All this work will happen in the update section of the frame.
There are two main input sources, the LayerRenderer and the ARKit HandTracking provider.
With the LayerRenderer, you will get updates every time the application receives a pinch event.
These updates are exposed in the form of spatial events.
These events contains three main properties.
The phase will tell you if the event is active, if it finished, or if it got canceled.
The selection ray will allow you to determine the content of the scene that had the attention when the event began.
And the last event property is the manipulator pose.
This is the pose of the pinch and gets updated every frame for the duration of the event.
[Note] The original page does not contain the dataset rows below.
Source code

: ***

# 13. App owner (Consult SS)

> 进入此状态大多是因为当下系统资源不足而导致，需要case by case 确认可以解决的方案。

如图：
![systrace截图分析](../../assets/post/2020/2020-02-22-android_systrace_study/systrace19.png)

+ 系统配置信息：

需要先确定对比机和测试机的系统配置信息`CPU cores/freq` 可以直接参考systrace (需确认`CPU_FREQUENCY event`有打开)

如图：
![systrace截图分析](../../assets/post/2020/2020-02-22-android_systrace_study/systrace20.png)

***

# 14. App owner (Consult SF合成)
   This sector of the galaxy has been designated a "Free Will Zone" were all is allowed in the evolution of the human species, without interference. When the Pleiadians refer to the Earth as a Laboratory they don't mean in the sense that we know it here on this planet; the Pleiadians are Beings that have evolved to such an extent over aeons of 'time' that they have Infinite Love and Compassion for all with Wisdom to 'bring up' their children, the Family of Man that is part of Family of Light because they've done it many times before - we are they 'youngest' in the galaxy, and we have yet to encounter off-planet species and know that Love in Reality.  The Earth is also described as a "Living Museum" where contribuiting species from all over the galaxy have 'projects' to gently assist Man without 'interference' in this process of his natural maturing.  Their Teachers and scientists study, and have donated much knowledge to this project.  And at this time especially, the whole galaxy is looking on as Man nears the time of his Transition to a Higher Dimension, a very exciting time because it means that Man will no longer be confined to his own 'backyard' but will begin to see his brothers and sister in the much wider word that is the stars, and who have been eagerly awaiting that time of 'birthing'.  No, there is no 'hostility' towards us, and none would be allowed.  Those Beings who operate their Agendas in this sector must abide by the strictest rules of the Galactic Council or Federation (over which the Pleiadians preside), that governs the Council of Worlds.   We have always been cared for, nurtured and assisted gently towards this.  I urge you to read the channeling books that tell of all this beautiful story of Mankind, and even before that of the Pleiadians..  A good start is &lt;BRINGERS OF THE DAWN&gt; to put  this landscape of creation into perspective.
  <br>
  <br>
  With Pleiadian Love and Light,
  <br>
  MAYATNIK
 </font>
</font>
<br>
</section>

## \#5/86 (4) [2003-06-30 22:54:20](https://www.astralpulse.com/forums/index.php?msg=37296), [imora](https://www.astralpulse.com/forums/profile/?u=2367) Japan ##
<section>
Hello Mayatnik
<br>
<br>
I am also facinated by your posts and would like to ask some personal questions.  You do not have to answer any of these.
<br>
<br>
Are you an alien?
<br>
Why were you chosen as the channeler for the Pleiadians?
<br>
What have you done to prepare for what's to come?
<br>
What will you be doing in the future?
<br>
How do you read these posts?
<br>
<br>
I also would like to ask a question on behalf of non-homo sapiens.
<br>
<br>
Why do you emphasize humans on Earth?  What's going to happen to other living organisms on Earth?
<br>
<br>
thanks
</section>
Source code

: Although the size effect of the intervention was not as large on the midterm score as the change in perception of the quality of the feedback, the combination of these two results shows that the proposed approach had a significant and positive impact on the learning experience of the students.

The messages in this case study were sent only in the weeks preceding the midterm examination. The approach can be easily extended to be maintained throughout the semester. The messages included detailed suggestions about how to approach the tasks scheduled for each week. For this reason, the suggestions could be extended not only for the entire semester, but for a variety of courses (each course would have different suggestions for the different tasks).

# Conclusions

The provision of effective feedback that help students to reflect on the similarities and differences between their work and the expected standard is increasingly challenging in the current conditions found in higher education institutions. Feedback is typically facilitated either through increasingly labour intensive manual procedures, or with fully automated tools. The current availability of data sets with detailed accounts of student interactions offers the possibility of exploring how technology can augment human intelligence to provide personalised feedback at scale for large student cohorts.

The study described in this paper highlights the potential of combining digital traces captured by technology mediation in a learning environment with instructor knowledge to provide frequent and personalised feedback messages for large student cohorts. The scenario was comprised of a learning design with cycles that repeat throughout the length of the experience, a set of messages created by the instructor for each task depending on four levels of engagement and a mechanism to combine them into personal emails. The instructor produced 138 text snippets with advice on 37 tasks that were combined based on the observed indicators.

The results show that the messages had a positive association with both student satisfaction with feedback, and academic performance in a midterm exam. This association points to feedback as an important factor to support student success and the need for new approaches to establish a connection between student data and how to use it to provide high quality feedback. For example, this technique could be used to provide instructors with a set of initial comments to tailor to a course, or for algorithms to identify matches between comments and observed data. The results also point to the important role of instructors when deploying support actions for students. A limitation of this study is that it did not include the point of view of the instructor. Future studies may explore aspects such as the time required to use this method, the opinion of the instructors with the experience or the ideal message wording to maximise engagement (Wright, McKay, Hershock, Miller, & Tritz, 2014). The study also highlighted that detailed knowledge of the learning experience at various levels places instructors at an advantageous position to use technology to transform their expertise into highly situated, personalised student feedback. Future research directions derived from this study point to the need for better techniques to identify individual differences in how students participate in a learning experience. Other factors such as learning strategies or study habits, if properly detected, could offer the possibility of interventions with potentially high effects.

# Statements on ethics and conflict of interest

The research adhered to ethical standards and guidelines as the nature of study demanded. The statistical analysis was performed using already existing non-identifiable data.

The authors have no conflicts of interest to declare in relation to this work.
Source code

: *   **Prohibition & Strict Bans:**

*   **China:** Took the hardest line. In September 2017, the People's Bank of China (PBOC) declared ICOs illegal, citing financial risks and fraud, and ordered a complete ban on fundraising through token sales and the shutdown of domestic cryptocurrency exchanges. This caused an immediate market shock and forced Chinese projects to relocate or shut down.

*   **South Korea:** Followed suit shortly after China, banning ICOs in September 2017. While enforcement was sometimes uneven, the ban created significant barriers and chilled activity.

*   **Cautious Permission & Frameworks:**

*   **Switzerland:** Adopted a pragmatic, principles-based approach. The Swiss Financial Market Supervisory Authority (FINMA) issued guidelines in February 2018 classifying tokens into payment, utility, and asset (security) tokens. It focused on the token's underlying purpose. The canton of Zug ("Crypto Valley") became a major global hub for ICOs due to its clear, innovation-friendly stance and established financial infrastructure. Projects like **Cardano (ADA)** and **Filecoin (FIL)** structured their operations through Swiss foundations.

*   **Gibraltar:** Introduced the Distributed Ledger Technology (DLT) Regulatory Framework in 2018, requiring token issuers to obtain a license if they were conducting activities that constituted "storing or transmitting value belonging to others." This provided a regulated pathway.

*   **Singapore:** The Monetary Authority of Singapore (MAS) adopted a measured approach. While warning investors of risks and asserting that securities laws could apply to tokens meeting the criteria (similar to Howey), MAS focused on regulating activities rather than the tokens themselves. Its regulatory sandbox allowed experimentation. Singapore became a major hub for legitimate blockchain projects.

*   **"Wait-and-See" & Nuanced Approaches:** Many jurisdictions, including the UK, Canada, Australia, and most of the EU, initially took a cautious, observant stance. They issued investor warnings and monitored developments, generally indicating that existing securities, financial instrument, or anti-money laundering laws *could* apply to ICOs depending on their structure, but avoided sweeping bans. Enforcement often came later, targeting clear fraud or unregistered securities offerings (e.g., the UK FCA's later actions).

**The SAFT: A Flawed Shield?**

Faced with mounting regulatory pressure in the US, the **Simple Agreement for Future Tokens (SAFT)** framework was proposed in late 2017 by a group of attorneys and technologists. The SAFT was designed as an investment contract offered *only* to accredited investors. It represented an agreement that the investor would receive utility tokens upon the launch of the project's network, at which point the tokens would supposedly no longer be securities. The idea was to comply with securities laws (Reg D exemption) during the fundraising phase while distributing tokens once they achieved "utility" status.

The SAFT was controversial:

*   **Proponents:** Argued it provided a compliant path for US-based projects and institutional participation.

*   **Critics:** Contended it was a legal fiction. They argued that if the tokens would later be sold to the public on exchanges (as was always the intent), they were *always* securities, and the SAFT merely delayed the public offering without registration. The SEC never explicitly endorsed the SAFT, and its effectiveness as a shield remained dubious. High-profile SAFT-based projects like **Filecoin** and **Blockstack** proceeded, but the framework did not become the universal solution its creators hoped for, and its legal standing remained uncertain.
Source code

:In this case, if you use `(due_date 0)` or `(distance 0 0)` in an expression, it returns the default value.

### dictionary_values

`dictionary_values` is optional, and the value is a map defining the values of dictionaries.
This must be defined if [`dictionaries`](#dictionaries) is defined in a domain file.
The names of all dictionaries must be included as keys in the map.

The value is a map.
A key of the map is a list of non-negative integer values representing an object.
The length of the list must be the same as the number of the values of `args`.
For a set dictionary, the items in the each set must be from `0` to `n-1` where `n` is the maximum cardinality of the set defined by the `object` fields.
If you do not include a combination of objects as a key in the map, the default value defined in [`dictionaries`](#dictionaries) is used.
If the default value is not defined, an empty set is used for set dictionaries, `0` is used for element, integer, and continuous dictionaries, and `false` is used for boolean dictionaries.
From the HandTracking API, you will be able to get skeleton for both the left and right hands.
Now, it's time to add input support in the code.
Before gathering the input, you will decide if your application is rendering virtual hands or if it uses passthrough hands.
Add the upperLimbVisibility scene modifier to the ImmersiveSpace to make the passthrough hands visible or hidden.
To access the spatial events, go back to where you defined the CompositorLayer render handler.
Here, register a block in the layerRenderer to get updates every time there is a new spatial event.
If you are writing your engine code in C, you'll map the SwiftUI spatial event to a C type.
Inside the C code, you can now receive the C event collection.
One thing to keep in mind when handling the spatial event updates is that the updates get delivered in the main thread.
This means that you will use some synchronization mechanism when reading and writing the events in your engine.
Now that the events are stored in the engine, it's time to implement the gather input function.
The first step is to create an object to store the current input state for this frame.
This input state will store the events that you received from the LayerRenderer.
Make sure that you are accessing your internal storage in a safe way.
As for the hand skeleton, you can use the hand tracking provider API from ARKit to get the latest hand anchors.
And now that your application has input support, you have all the tools at your disposal to create fully immersive experiences on xrOS.
To recap, with SwiftUI, you will define the application.
With CompositorServices and Metal, you will set up the render loop and display 3D content.
And finally, with ARKit, you will be able to make your experience interactive.